Euphorbia deppeana
- Conservation status: Critically Endangered (IUCN 3.1)

Scientific classification
- Kingdom: Plantae
- Clade: Embryophytes
- Clade: Tracheophytes
- Clade: Spermatophytes
- Clade: Angiosperms
- Clade: Eudicots
- Clade: Rosids
- Order: Malpighiales
- Family: Euphorbiaceae
- Genus: Euphorbia
- Species: E. deppeana
- Binomial name: Euphorbia deppeana Boiss.
- Synonyms: Anisophyllum californicum Klotzsch & Garcke Chamaesyce deppeana (Boiss.) Millsp. Chamaesyce festiva (Sherff) Croizat & O.Deg. Euphorbia festiva Sherff Euphorbia pauciflora Nutt. ex Seem.

= Euphorbia deppeana =

- Genus: Euphorbia
- Species: deppeana
- Authority: Boiss.
- Conservation status: CR
- Synonyms: Anisophyllum californicum Klotzsch & Garcke, Chamaesyce deppeana (Boiss.) Millsp., Chamaesyce festiva (Sherff) Croizat & O.Deg., Euphorbia festiva Sherff, Euphorbia pauciflora Nutt. ex Seem.

Species of flowering plant

Euphorbia deppeana is a rare species of flowering plant in the family Euphorbiaceae known by the common names Deppe's broomspurge and Oahu sandmat. It is endemic to Oʻahu, Hawaii, where it is known from only one population in moist shrublands on Nuʻuanu Pali.
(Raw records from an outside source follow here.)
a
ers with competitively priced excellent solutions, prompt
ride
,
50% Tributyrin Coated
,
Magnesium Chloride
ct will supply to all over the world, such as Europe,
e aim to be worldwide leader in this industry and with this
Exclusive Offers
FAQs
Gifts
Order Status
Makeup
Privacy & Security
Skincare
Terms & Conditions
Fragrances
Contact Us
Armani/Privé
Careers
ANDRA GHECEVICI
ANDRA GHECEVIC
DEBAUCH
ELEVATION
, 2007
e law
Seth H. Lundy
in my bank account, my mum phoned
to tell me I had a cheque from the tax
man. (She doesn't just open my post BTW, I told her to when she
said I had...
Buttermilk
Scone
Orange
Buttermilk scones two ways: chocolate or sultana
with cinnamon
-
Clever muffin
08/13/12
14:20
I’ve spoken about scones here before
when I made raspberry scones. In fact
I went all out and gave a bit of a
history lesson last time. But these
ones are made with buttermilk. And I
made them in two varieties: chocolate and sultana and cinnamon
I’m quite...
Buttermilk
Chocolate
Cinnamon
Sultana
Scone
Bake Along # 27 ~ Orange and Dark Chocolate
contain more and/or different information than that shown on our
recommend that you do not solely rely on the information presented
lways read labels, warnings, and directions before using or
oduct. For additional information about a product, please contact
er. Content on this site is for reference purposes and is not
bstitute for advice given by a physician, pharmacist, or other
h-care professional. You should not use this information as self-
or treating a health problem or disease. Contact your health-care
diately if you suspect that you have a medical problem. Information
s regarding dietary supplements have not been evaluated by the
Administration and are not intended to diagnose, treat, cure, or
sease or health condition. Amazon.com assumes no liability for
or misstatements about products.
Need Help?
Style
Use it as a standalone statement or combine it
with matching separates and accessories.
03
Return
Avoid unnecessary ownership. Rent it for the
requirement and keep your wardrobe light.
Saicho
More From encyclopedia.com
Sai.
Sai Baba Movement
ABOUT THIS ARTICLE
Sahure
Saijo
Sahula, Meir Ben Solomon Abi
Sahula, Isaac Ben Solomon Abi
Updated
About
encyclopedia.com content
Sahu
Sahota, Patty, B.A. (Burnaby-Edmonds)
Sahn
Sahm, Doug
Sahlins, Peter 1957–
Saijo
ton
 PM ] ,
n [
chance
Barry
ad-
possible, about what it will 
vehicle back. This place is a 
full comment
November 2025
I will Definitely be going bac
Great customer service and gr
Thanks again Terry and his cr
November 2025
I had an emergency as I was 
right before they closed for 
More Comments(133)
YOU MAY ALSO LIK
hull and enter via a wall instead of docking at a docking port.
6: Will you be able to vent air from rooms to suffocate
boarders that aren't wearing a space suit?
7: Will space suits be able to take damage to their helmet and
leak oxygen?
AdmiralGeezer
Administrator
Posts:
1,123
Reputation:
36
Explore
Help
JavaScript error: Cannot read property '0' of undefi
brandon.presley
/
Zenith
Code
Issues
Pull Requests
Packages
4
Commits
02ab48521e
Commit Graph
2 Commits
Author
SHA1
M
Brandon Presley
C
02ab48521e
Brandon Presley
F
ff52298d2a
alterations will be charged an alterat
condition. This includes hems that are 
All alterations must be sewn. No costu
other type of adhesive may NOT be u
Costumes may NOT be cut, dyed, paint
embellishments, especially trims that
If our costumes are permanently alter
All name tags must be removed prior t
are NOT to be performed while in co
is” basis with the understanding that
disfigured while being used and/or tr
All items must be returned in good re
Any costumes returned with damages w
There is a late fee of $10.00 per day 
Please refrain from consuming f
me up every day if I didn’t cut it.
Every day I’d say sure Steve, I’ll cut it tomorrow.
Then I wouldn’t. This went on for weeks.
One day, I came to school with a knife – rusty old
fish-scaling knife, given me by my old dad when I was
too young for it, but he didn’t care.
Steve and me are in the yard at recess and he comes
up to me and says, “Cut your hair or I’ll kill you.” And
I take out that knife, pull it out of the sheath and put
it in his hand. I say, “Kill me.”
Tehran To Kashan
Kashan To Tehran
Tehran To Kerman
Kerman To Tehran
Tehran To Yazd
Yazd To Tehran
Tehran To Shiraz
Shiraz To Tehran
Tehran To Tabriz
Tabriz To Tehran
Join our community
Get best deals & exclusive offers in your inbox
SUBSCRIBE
Like other native Hawaiian euphorbs it is called ʻakoko locally.

This shrub is erect or sprawling in form. The stems may exceed a meter in length and contain milky sap.

The plant has never been abundant as long as the area has been surveyed for flora. It was not seen for many decades and by the 1980s it was feared extinct. The single known population was rediscovered in 1986 and it contained fewer than 100 plants. In 1994 it was added to the United States' endangered species list. By 2007 the population was estimated to have exceeded 100 plants, but they are hard to count because they grow on a sheer rock cliff in the middle of a tourist area.

The species is still considered endangered because there is only a single population and it is threatened by a number of processes. Several invasive plant species have moved into the area and compete with the rare native for water, light, nutrients, and physical space. The most important non-native plants in the area include ironwood (Casuarina equisetifolia), Hilo grass (Paspalum conjugatum), Christmasberry (Schinus terebinthifolius), and the common guava (Psidium guajava). Other threats to the species include fires and human interference with the plants.